Si può vivere una vita di lavoro da eterni sconfitti? Si può, come dimostra Giorgio Falco nel suo romanzo autobiografico sui percorsi accidentati attraverso l’universo sommerso delle attività più strampalate, sottopagate e sottostimate, spesso sconosciute. L'emulazione del padre conducente d’autobus diventa un miraggio quando i primi contatti con il mondo produttivo mettono in luce lo spazio minimo che esiste tra una vita dignitosa e una rincorsa quasi programmata verso il fallimento. Non c’è esasperazione, ma solo una virtuosa presa di coscienza nel cercare se stessi attraverso il peggio, come in una sorta di esperimento autoinflitto, dove si fa presto a diventare invisibili e inutili.

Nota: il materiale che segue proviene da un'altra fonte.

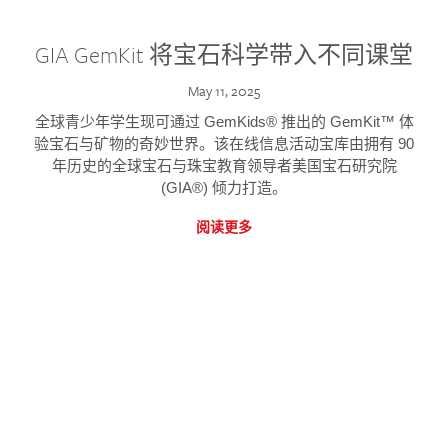
GIA GemKit 将宝石科学带入不同课堂
May 11, 2025
全球青少年学生现可通过 GemKids® 推出的 GemKit™ 体
验宝石与矿物的奇妙世界。该在线信息活动宝库由拥有 90
年历史的全球宝石与珠宝教育领导者美国宝石研究院
(GIA®) 倾力打造。
阅读更多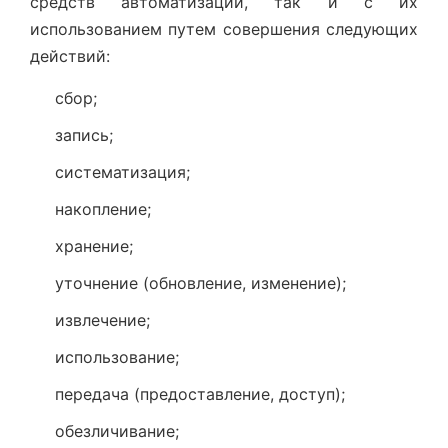
средств автоматизации, так и с их
использованием путем совершения следующих
действий:
сбор;
запись;
систематизация;
накопление;
хранение;
уточнение (обновление, изменение);
извлечение;
использование;
передача (предоставление, доступ);
обезличивание;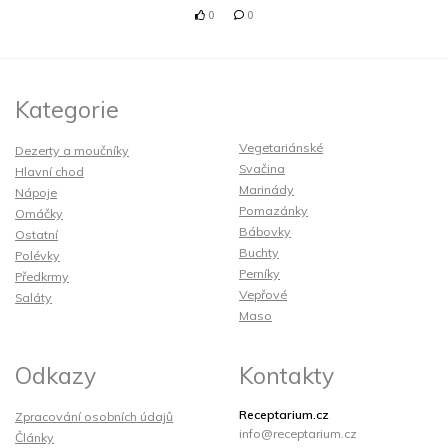
0
0
Kategorie
Vegetariánské
Dezerty a moučníky
Svačina
Hlavní chod
Marinády
Nápoje
Pomazánky
Omáčky
Bábovky
Ostatní
Buchty
Polévky
Perníky
Předkrmy
Vepřové
Saláty
Maso
Odkazy
Kontakty
Receptarium.cz
Zpracování osobních údajů
info@receptarium.cz
Články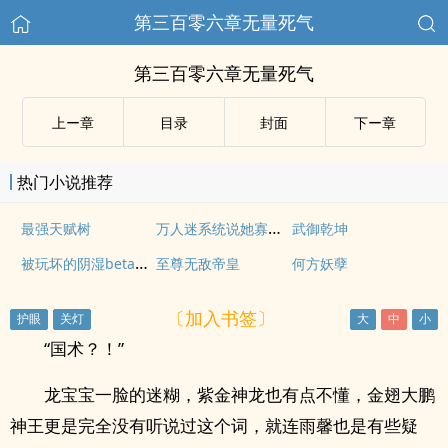
第三百零六章无量死气
第三百零六章无量死气
上ー章
目录
封面
下ー章
热门小说推荐
万人迷系统说她寡得没救了
最强天赋树
武御乾坤
被玩坏的阴湿beta（强制 nph）
至尊无敌帝皇
何方妖孽
〔加入书签〕
“国术？！”
龙宝宝一脸的迷糊，紫金神龙也有点不懂，金翅大鹏
神王更是完全没有听说过这个词，就连雨馨也是有些疑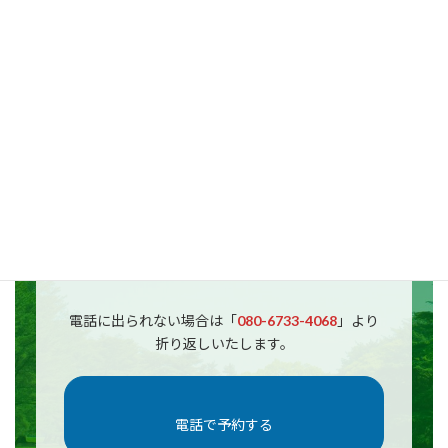
✔︎誰かにお願いしたい
✔︎どこにお願いしていいのかわからな
い
✔︎見積もり金額を知りたい
その他、どんなことでもお気軽にご
相談ください。
お見積もりは無料です。
電話に出られない場合は「
080-6733-4068
」より
折り返しいたします。
電話で予約する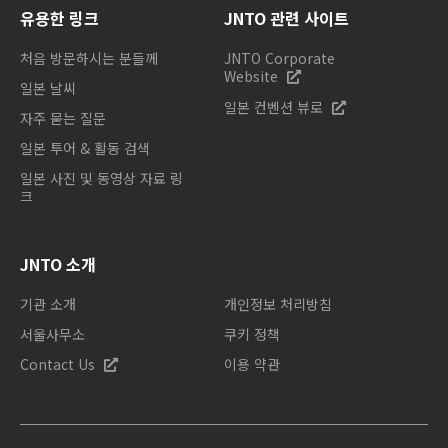
유용한 링크
JNTO 관련 사이트
처음 방문하시는 분들께
JNTO Corporate
Website
일본 날씨
일본 컨벤션 뷰로
자주 묻는 질문
일본 투어 & 활동 검색
일본 사진 및 동영상 자료 링
크
JNTO 소개
기관 소개
개인정보 처리방침
서울사무소
쿠키 정책
Contact Us
이용 약관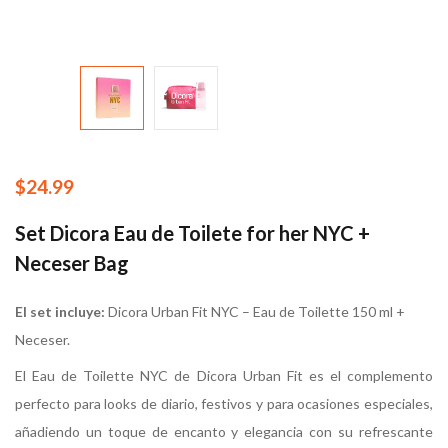
$
24.99
Set Dicora Eau de Toilete for her NYC +
Neceser Bag
El set incluye:
Dicora Urban Fit NYC – Eau de Toilette 150 ml +
Neceser.
El Eau de Toilette NYC de Dicora Urban Fit es el complemento
perfecto para looks de diario, festivos y para ocasiones especiales,
añadiendo un toque de encanto y elegancia con su refrescante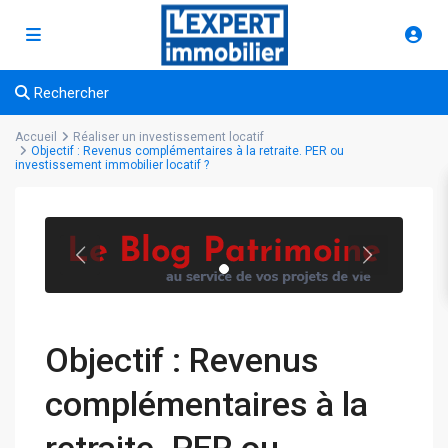
Rechercher
Accueil
Réaliser un investissement locatif
Objectif : Revenus complémentaires à la retraite. PER ou
investissement immobilier locatif ?
Objectif : Revenus
complémentaires à la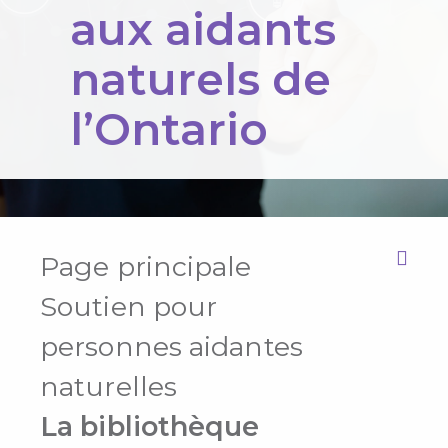
aux aidants
naturels de
l’Ontario
Page principale
Print this Page
Soutien pour
personnes aidantes
naturelles
La bibliothèque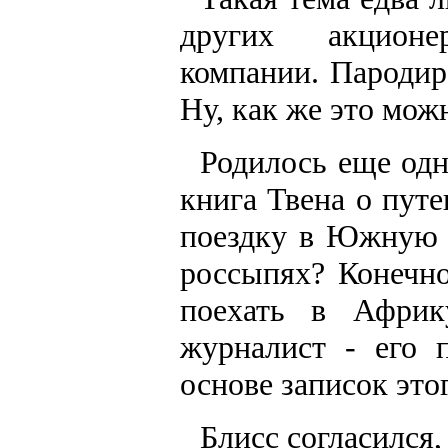
других акционе
компании. Пародир
Ну, как же это можн
Родилось еще одн
книга Твена о путе
поездку в Южную 
россыпях? Конечно
поехать в Африк
журналист - его 
основе записок это
Блисс согласился,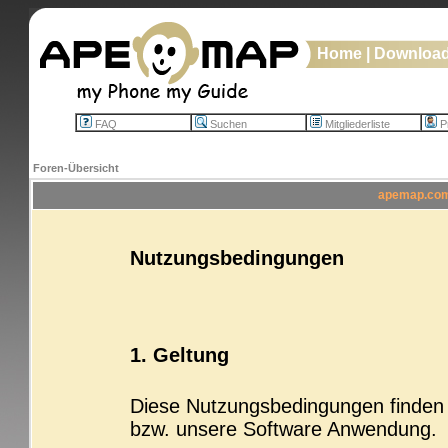
Home
|
Downloa
FAQ
Suchen
Mitgliederliste
Pr
Foren-Übersicht
apemap.com 
Nutzungsbedingungen
1. Geltung
Diese Nutzungsbedingungen finden b
bzw. unsere Software Anwendung.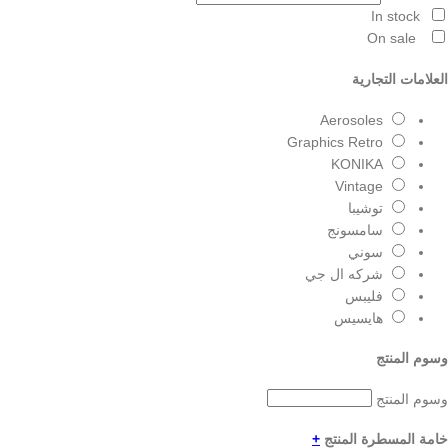
In stock
On sale
العلامات التجارية
Aerosoles
Graphics Retro
KONIKA
Vintage
توشيبا
سامسونج
سوني
شركه ال جي
فليبس
هايسيس
وسوم المنتج
وسوم المنتج
خامة المسطرة المنتج
+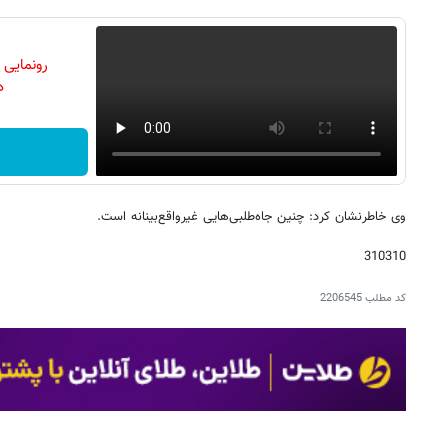
رونمایی
دن
وی خاطرنشان کرد: چنین جاه‌طلبی‌هایی غیرواقع‌بینانه است.
310310
کد مطلب
2206545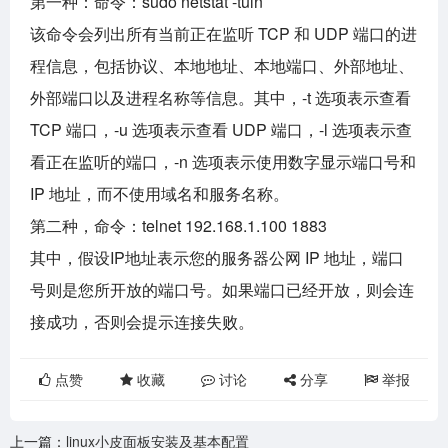
第一种：命令：sudo netstat -tuln
该命令会列出所有当前正在监听 TCP 和 UDP 端口的进
程信息，包括协议、本地地址、本地端口、外部地址、
外部端口以及进程名称等信息。其中，-t 选项表示查看
TCP 端口，-u 选项表示查看 UDP 端口，-l 选项表示查
看正在监听的端口，-n 选项表示使用数字显示端口号和
IP 地址，而不使用域名和服务名称。
第二种，命令：telnet 192.168.1.100 1883
其中，假设IP地址表示您的服务器公网 IP 地址，端口
号则是您所开放的端口号。如果端口已经开放，则会连
接成功，否则会提示连接失败。
点赞
收藏
讨论
分享
举报
上一篇：
linux小皮面板安装及基本配置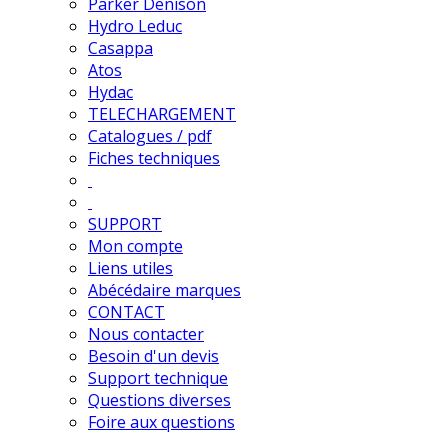
Parker Denison
Hydro Leduc
Casappa
Atos
Hydac
TELECHARGEMENT
Catalogues / pdf
Fiches techniques
SUPPORT
Mon compte
Liens utiles
Abécédaire marques
CONTACT
Nous contacter
Besoin d'un devis
Support technique
Questions diverses
Foire aux questions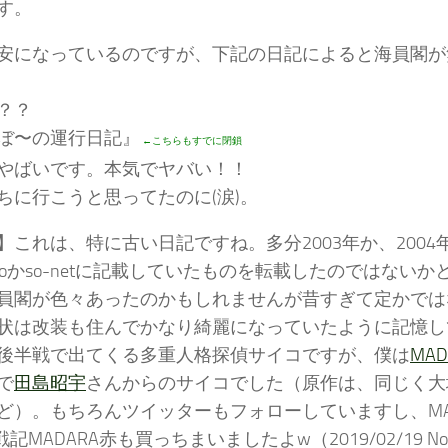
す。
安になっているのですが、下記の日記によると海員閣が
？？
ぼ〜の運行日記』
←こちらもすでに閉鎖
やばいです。本気でヤバい！！
ちに行こうと思ってたのに(涙)。
】これは、特に古い日記ですね。多分2003年か、2004
ooかso-netに記載していたものを転載したのではない
員閣が色々あったのかもしれませんが昔すぎて定かでは
状は改装も住んでかなり綺麗になっていたように記憶し
後半戦で出てくる多重人格探偵サイコですが、僕は
MAD
で
田島昭宇
さんからのサイコでした（原作は、同じく大
ど）。もちろんツイッターもフォローしていますし、MADARA
戦記MADARA赤も買っちまいましたよw（2019/02/19 No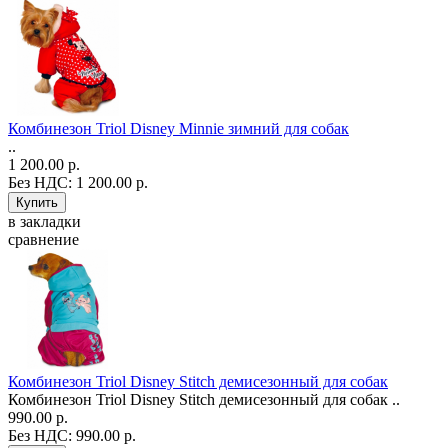
Комбинезон Triol Disney Minnie зимний для собак
..
1 200.00 р.
Без НДС: 1 200.00 р.
в закладки
сравнение
Комбинезон Triol Disney Stitch демисезонный для собак
Комбинезон Triol Disney Stitch демисезонный для собак ..
990.00 р.
Без НДС: 990.00 р.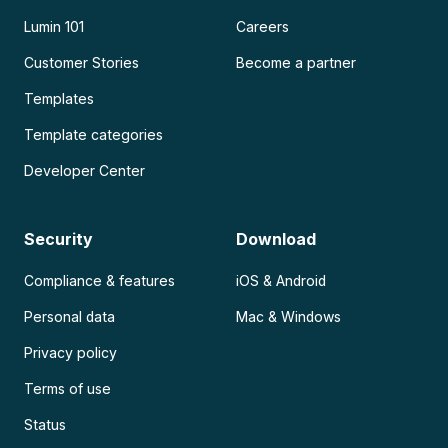
Lumin 101
Careers
Customer Stories
Become a partner
Templates
Template categories
Developer Center
Security
Download
Compliance & features
iOS & Android
Personal data
Mac & Windows
Privacy policy
Terms of use
Status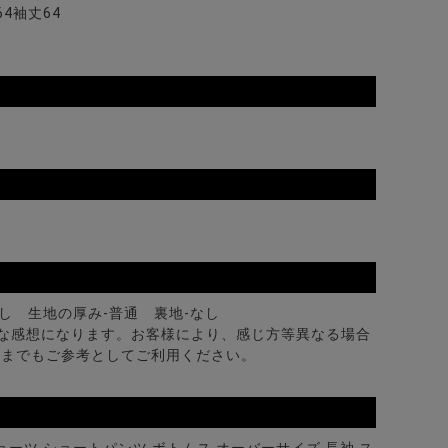
64袖丈64
ーツ/全9色
なし 生地の厚み-普通 裏地-なし
な感想になります。お客様により、感じ方等異なる場合
くまでもご参考としてご利用ください。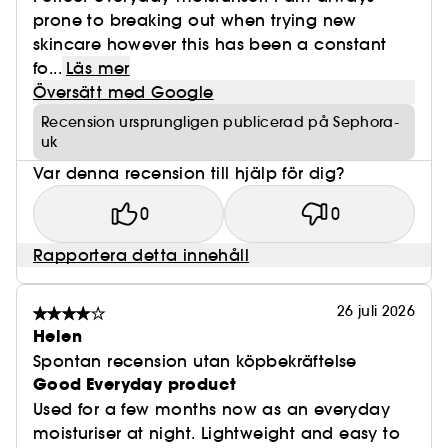
prone to breaking out when trying new
skincare however this has been a constant
fo...
Läs mer
Översätt med Google
Recension ursprungligen publicerad på Sephora-
uk
Var denna recension till hjälp för dig?
0
0
Rapportera detta innehåll
26 juli 2026
Helen
Spontan recension utan köpbekräftelse
Good Everyday product
Used for a few months now as an everyday
moisturiser at night. Lightweight and easy to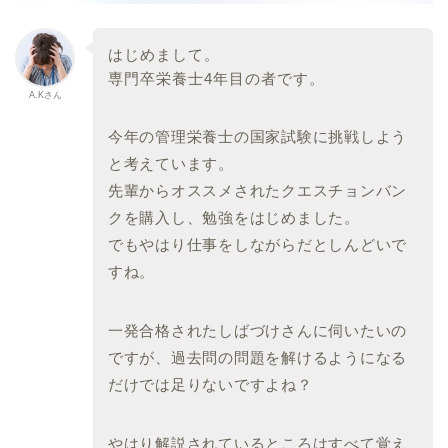
はじめまして。
専門卒栄養士4年目の者です。
A.Kさん
今年の管理栄養士の国家試験に挑戦しよう
と考えています。
先輩からオススメされたクエスチョンバン
クを購入し、勉強をはじ
めました。
でもやはり仕事をしながらだとしんどいで
すね。
一発合格されたしばづけさんに伺いたいの
ですが、過去問の問題を
解けるようになる
だけでは足りないですよね？
やはり解説されているところはすべて覚え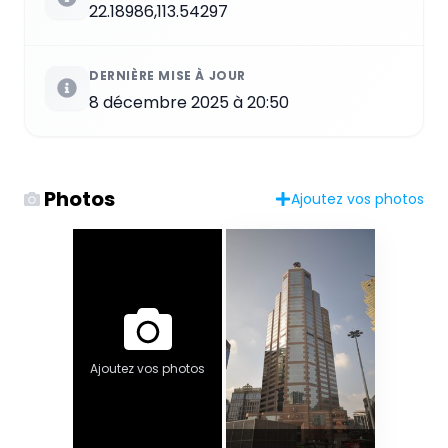
22.18986,113.54297
DERNIÈRE MISE À JOUR
8 décembre 2025 à 20:50
Photos
Ajoutez vos photos
Ajoutez vos photos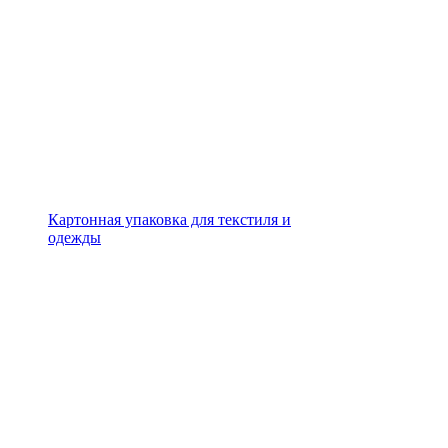
Картонная упаковка для текстиля и
одежды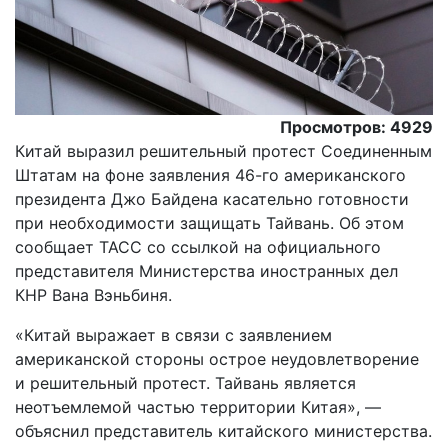
Просмотров: 4929
Китай выразил решительный протест Соединенным
Штатам на фоне заявления 46-го американского
президента Джо Байдена касательно готовности
при необходимости защищать Тайвань. Об этом
сообщает ТАСС со ссылкой на официального
представителя Министерства иностранных дел
КНР Вана Вэньбиня.
«Китай выражает в связи с заявлением
американской стороны острое неудовлетворение
и решительный протест. Тайвань является
неотъемлемой частью территории Китая», —
объяснил представитель китайского министерства.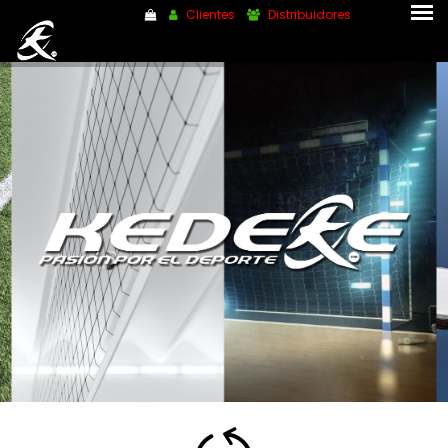
Clientes
Distribuidores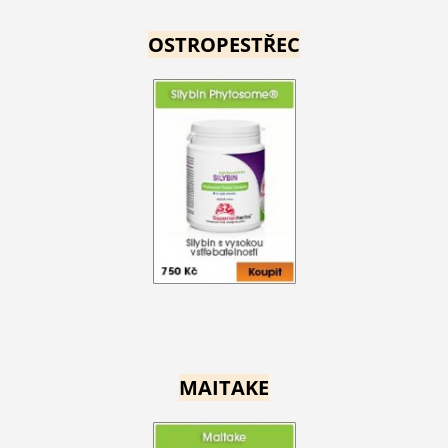
OSTROPESTŘEC
MAITAKE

La carrellata ironica ma impietosa sui non-lavori svolti dal narratore rivela un mondo fasullo retto sulle debolezze umane, laddove l’individuo non è solo un numero di serie come ai vecchi tempi della grande industrializzazione, ma la pedina di un gioco in cui a vincere sono unicamente quelli che sfruttano paure e sconfitte, senza pietà . Ma se il percorso da scrittore vale tutte queste giravolte nel delirio delle attività più assurde – dalla fabbrica di spillette pop all’universo da schiavismo legalizzato dei call center – allora il gioco di una vita vale davvero – solo in questo caso, ahimè – la candela delle occasioni mancate. O forse solo non cercate, perché anche rincorrere il fallimento può essere un lavoro, un’impresa. Un successo al contrario.
Sergio Pent
Giorgio Falco è nato nel 1967. Ha esordito con Pausa caffè (Sironi 2004); per Einaudi Stile Libero ha pubblicato L'ubicazione del bene (2009) e La gemella H (2014, finalista al Premio Campiello e vincitore, tra gli altri, del Premio SuperMondello, del Premio Volponi e del Premio Lo Straniero).